→ Entries provided
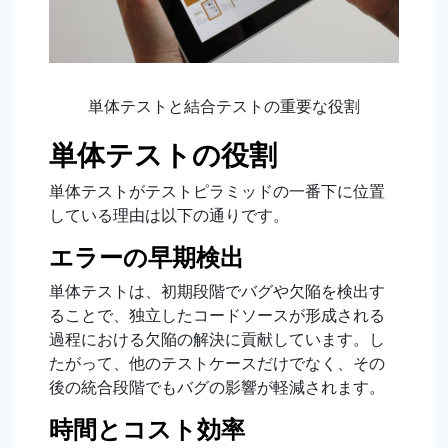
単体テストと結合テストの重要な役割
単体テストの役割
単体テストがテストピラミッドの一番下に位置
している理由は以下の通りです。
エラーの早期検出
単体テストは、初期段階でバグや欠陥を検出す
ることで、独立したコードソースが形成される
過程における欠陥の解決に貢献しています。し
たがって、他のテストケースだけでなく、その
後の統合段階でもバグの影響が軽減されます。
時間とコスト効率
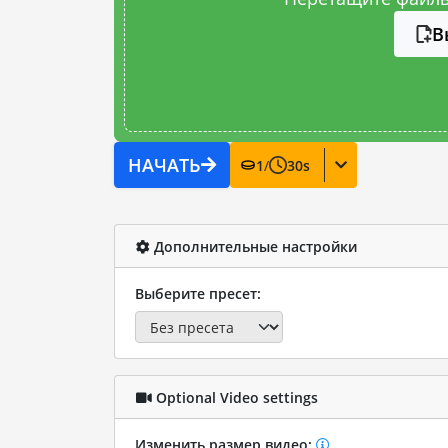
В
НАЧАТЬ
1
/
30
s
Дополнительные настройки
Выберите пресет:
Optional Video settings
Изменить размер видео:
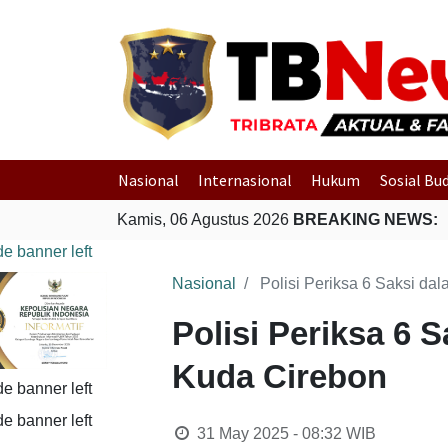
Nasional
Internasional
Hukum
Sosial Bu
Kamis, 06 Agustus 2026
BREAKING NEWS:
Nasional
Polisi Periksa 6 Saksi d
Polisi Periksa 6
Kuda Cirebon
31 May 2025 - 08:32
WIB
---
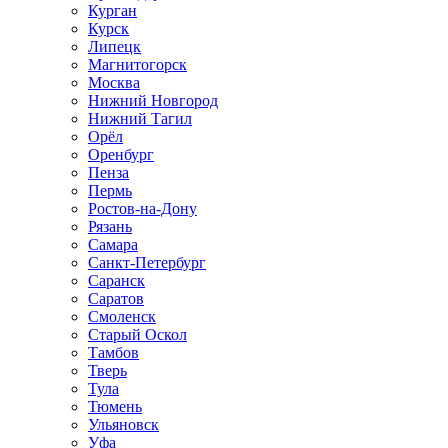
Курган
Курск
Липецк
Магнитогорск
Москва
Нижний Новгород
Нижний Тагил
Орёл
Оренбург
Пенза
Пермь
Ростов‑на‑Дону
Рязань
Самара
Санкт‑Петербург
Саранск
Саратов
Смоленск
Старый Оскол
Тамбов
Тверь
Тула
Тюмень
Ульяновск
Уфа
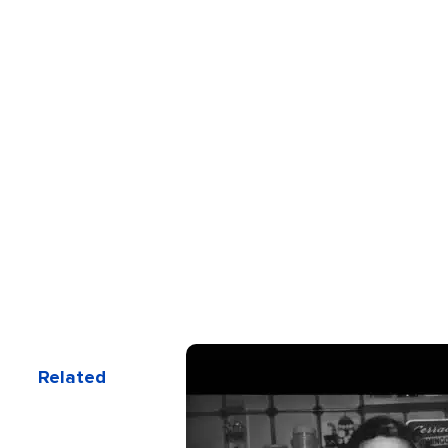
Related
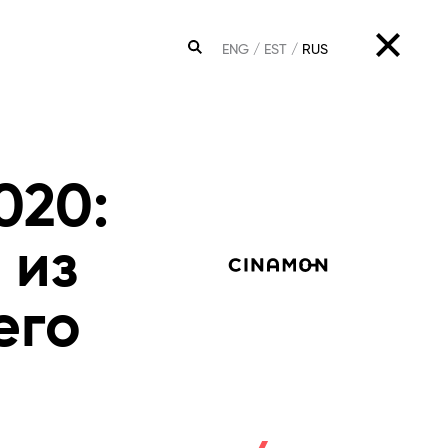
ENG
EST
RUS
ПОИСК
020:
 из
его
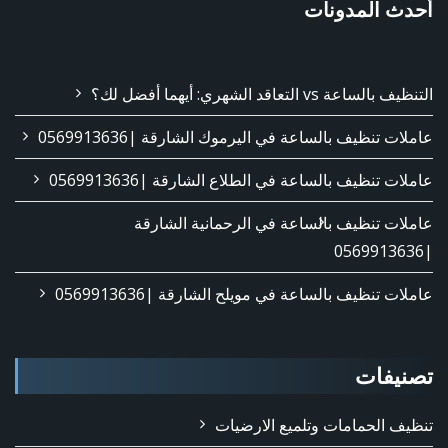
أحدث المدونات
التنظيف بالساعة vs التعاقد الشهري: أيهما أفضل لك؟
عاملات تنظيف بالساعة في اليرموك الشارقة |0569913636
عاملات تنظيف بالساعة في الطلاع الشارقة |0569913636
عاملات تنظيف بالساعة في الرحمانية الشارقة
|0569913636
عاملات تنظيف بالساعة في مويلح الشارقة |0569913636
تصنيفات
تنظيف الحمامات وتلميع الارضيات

→ Task description
Pull out every line in the entries above that contains the word "Polisi", and copy each one unchanged.

→ Response box
Polisi Periksa 6 Saksi d
Polisi Periksa 6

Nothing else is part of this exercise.